In the corporate world, coordination mostly exists within companies through top-down decision-making, as you said. Between them, however, things look much grimmer. Legal action is often taken lightly, and more often than not, a core business goal is to not just dominate, but to annihilate the competition by driving them out of business.

Coordination between corporations, such as through consortia, is only ever found if everyone involved stands to profit significantly and risks are low. And ironically, when it does happen, it often takes the form of shared development of an open-source project, to eliminate the perceived risk of being shafted.


> Forking is far from the first step in conflict resolution; it is the ultima ratio between projects in the open-source world, when all dialogue breaks down.

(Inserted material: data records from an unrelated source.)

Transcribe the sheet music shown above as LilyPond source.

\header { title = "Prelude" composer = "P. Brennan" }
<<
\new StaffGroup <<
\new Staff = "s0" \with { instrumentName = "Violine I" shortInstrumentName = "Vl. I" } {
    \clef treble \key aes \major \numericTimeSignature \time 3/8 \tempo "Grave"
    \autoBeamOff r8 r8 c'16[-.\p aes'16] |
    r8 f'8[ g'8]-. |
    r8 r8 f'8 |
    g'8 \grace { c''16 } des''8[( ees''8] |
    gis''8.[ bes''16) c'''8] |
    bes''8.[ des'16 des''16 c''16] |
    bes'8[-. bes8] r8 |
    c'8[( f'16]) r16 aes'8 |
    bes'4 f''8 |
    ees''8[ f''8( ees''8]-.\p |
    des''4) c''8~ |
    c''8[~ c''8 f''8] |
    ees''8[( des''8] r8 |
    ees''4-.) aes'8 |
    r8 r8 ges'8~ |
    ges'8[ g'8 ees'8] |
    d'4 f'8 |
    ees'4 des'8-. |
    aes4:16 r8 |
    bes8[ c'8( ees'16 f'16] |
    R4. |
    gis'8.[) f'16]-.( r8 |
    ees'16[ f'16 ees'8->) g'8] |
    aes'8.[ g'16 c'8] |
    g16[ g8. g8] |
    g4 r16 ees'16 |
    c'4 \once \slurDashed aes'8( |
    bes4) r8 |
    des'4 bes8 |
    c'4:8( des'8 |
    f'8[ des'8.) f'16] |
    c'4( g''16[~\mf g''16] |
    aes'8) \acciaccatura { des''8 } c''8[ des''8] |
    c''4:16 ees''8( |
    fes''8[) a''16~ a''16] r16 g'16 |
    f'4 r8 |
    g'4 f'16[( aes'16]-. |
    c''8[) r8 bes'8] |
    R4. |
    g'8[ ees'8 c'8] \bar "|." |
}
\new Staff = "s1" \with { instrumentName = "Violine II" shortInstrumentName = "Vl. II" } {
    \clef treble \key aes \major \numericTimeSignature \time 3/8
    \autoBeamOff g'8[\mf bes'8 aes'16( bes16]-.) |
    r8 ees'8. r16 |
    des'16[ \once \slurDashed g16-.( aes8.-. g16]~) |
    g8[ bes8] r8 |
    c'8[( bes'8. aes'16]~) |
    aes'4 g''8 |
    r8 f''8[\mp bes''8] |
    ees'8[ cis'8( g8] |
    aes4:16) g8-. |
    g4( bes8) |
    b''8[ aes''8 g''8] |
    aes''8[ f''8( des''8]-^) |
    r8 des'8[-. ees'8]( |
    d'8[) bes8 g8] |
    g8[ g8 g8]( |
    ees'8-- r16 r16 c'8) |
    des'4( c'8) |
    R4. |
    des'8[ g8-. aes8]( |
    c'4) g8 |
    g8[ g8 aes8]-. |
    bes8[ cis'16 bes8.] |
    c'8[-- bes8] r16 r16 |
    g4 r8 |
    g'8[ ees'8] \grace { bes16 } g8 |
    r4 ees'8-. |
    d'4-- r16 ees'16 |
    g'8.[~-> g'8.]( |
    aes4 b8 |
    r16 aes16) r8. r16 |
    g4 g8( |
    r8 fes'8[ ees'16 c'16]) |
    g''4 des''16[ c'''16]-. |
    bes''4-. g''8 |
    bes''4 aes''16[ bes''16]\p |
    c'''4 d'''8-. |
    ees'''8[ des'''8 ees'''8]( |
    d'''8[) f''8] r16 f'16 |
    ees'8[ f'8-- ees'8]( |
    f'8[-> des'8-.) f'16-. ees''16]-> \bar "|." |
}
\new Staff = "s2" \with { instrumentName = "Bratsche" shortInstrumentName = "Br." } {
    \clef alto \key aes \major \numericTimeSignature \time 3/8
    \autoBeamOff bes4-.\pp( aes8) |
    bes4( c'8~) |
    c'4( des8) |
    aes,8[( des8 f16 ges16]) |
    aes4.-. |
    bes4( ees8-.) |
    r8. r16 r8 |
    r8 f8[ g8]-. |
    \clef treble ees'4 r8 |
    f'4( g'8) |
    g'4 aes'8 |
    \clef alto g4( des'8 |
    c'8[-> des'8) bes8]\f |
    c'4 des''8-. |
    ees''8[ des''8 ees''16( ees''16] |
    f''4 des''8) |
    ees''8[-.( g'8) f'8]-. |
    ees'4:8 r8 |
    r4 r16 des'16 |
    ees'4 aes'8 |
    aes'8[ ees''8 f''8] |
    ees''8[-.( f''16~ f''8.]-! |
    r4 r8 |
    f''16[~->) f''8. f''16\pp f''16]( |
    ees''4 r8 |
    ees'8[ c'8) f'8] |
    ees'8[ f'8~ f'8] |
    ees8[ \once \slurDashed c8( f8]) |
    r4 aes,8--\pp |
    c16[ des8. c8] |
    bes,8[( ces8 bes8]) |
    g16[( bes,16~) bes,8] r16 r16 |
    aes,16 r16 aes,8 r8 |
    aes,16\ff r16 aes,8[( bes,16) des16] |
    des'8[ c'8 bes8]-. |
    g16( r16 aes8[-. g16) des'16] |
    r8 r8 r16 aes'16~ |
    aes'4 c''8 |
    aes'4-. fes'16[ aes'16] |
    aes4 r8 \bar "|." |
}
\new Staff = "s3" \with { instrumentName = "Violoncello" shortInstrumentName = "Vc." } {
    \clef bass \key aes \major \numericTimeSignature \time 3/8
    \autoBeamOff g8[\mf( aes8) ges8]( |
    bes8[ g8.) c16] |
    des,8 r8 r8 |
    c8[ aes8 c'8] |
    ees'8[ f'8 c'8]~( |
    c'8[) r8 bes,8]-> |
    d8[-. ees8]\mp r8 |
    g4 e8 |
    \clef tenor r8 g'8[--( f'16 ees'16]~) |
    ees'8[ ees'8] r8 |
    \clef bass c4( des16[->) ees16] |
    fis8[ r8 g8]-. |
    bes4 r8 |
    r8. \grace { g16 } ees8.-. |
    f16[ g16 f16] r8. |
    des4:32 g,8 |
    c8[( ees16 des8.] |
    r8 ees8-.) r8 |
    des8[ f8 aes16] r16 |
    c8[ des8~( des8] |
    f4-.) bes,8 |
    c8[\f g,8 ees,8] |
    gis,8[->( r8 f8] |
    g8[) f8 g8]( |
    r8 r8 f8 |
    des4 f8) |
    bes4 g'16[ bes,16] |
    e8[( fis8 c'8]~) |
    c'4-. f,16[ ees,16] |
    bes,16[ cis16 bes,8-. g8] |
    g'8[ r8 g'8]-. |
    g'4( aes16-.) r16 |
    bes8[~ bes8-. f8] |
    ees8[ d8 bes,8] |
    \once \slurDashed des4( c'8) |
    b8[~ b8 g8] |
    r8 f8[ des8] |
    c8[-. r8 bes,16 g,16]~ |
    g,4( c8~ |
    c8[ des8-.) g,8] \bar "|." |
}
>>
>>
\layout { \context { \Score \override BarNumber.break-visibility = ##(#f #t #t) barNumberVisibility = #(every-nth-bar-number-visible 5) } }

You also do a fork if you simply want to try out some rather experimental changes. In the end, this fork can get merged into the mainstream version, stay independent, or become abandoned. People wanting to try out new things has barely anything to do with all dialogue breaking down.


You may also fork from having different goals or ideas about some mutually incompatible requirements without an communication or coordination issues. Friendly forks happen all the time.


Right. In this case I am talking about a "hard" fork, where core contributors disagree on where a project is headed and split up with no intention of collaborating further. Of course, forking with the intent of merging back contributions does not apply here, as is a cooperative and coordinated process. In that case, the "fork" really only serves as a staging ground for contributions.


There is more to choosing a job than money. No engineer likes being managed by incompetent assholes, and the best engineers also get to choose the best managers. And the bar for those is, sadly, quite low.